An essay like this often concludes with solutions: We should look at the facts and try to keep the risk in perspective. We should worry about statistically bigger threats. We should more rationally weigh the costs and benefits of the ways we try to make schools safer. We should reduce our exposure to dramatic and upsetting news coverage of such events and avoid what might be called "awareness poisoning" by not watching or reading every story for days on end and posting it all on social media.

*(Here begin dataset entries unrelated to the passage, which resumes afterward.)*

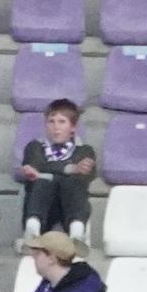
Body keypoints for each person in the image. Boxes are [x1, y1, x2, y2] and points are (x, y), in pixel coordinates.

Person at [16, 102, 96, 239]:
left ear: (73, 127)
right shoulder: (35, 147)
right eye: (51, 121)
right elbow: (36, 166)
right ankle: (33, 227)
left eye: (62, 122)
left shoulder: (84, 150)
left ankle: (76, 230)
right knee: (43, 181)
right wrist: (70, 168)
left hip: (69, 206)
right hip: (44, 207)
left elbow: (88, 175)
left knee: (74, 182)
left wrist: (64, 172)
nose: (56, 127)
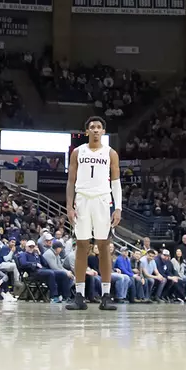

But all of that is more easily recommended than done. The psychology researchers who study this – Daniel Kahneman, Paul Slovic, Baruch Fischhoff, Melissa Finucane and many others – are cautious about just how well we can use reason to overcome our instincts and emotions, especially the instincts that evolved to help us survive. Just as surely as there will be another school shooting, it will prompt another flood of outrage and fear. That fear, while understandable, will distract us from greater threats and lead to behaviors that do greater harm. The real lesson we need to learn is this: We need not just reasonable gun control, but also a bit more self-control over our emotions and instincts if we want to keep ourselves and our kids safer.